Against this history, one might expect Miranda’s casting decision to have been the musical’s most audacious move. Indeed, the historian Ron Chernow, the author of the definitive biography of Hamilton and the scholar with whom Miranda consulted while writing the musical, was initially “shocked” by the proposition. But according to McCarter, within “five minutes” the historian became “what he calls a ‘militant’ defender of the idea that actors of any race could play the Founding Fathers.” Chernow’s response has been characteristic. Perhaps the most striking aspect of the musical’s reception is that Miranda’s casting decision has been virtually noncontroversial. It is almost as if the story of America’s nonwhite citizens no longer functions as the tragic underside of the American narrative—as if the structural relationship that Ellison describes between the mask of American identity and the face behind the mask has disappeared, replaced by the idea that now all faces are fungible and any one will do as well in place of another.
Or to put the matter slightly differently, in portraying the founding fathers, Hamilton’s actors could also be seen as doing little more than playing themselves. As Ellison’s protagonist in the novel Invisible Man (1952) intones in the story’s epilogue, the responsibility of affirming the nation’s principles had devolved upon those who had been “brutalized and sacrificed” in the name of the very ideals that had failed to protect them.
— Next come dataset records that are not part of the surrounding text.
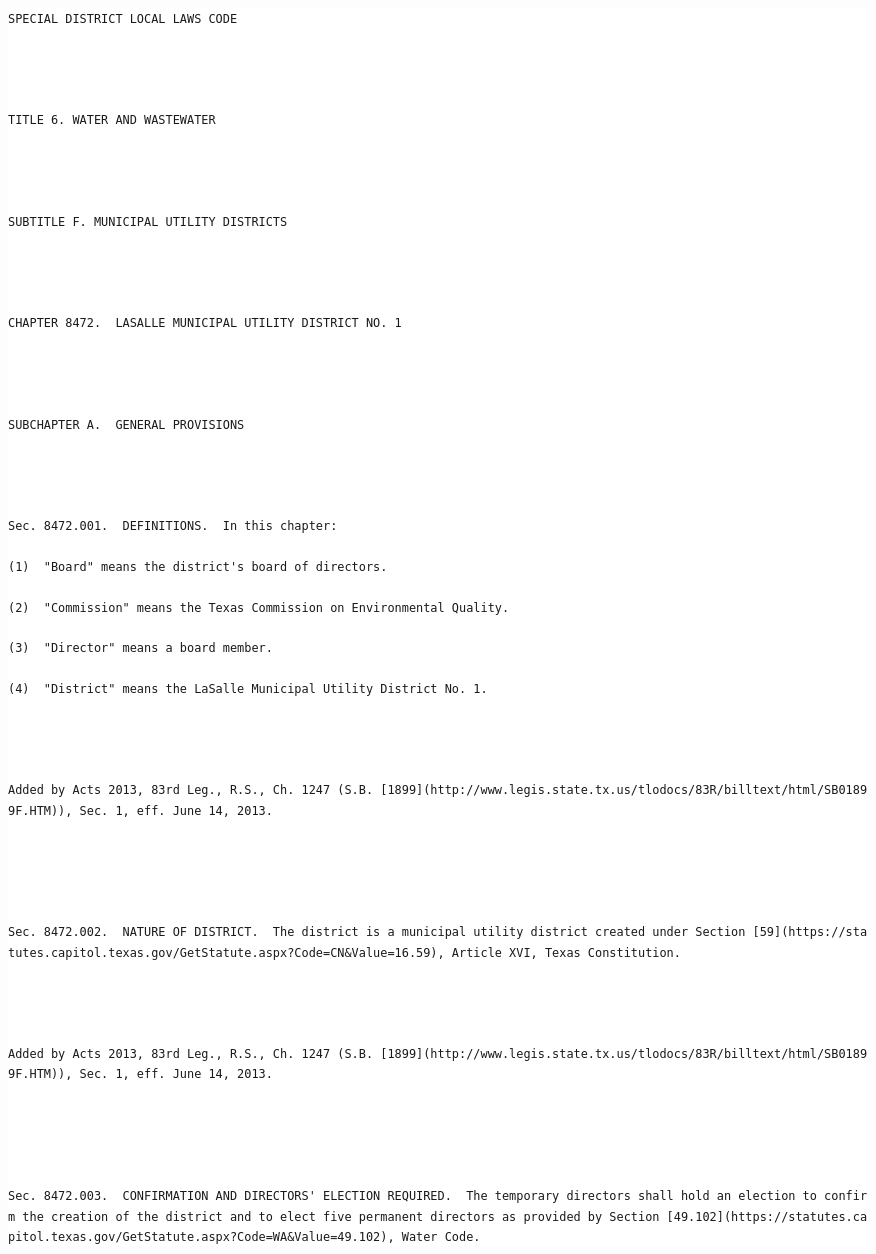 ﻿
    
    
    	
    					
    
    
    SPECIAL DISTRICT LOCAL LAWS CODE
    
      
    
    
    TITLE 6. WATER AND WASTEWATER
    
      
    
    
    SUBTITLE F. MUNICIPAL UTILITY DISTRICTS
    
      
    
    
    CHAPTER 8472.  LASALLE MUNICIPAL UTILITY DISTRICT NO. 1
    
      
    
    
    SUBCHAPTER A.  GENERAL PROVISIONS
    
      
    
    
    Sec. 8472.001.  DEFINITIONS.  In this chapter:
    
    (1)  "Board" means the district's board of directors.
    
    (2)  "Commission" means the Texas Commission on Environmental Quality.
    
    (3)  "Director" means a board member.
    
    (4)  "District" means the LaSalle Municipal Utility District No. 1.
    
    
    
    
    Added by Acts 2013, 83rd Leg., R.S., Ch. 1247 (S.B. [1899](http://www.legis.state.tx.us/tlodocs/83R/billtext/html/SB01899F.HTM)), Sec. 1, eff. June 14, 2013.
    
    
    
    
    
    Sec. 8472.002.  NATURE OF DISTRICT.  The district is a municipal utility district created under Section [59](https://statutes.capitol.texas.gov/GetStatute.aspx?Code=CN&Value=16.59), Article XVI, Texas Constitution.
    
    
    
    
    Added by Acts 2013, 83rd Leg., R.S., Ch. 1247 (S.B. [1899](http://www.legis.state.tx.us/tlodocs/83R/billtext/html/SB01899F.HTM)), Sec. 1, eff. June 14, 2013.
    
    
    
    
    
    Sec. 8472.003.  CONFIRMATION AND DIRECTORS' ELECTION REQUIRED.  The temporary directors shall hold an election to confirm the creation of the district and to elect five permanent directors as provided by Section [49.102](https://statutes.capitol.texas.gov/GetStatute.aspx?Code=WA&Value=49.102), Water Code.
The paradox that Ellison was trying to assert was that this experience of rejection and exclusion had not placed the victims of the nation’s shortcomings outside of its principles. Rather it had transformed them into authoritative voices for those principles because, according to Ellison’s novel, black Americans “were older than” their white fellow citizens “in the sense of what it took to live in the world with others,” which in social terms is what democracy may be said to be all about. So, when the cast members of Hamilton advised then vice-president-elect Mike Pence, who attended a performance of the musical last November, of their “hope that this show has inspired you to uphold our American values and to work on behalf of all of us,” they were perhaps expressing the hope that the “mongrel stage” could at long last voice the nation’s principles in affirmation and not as parody.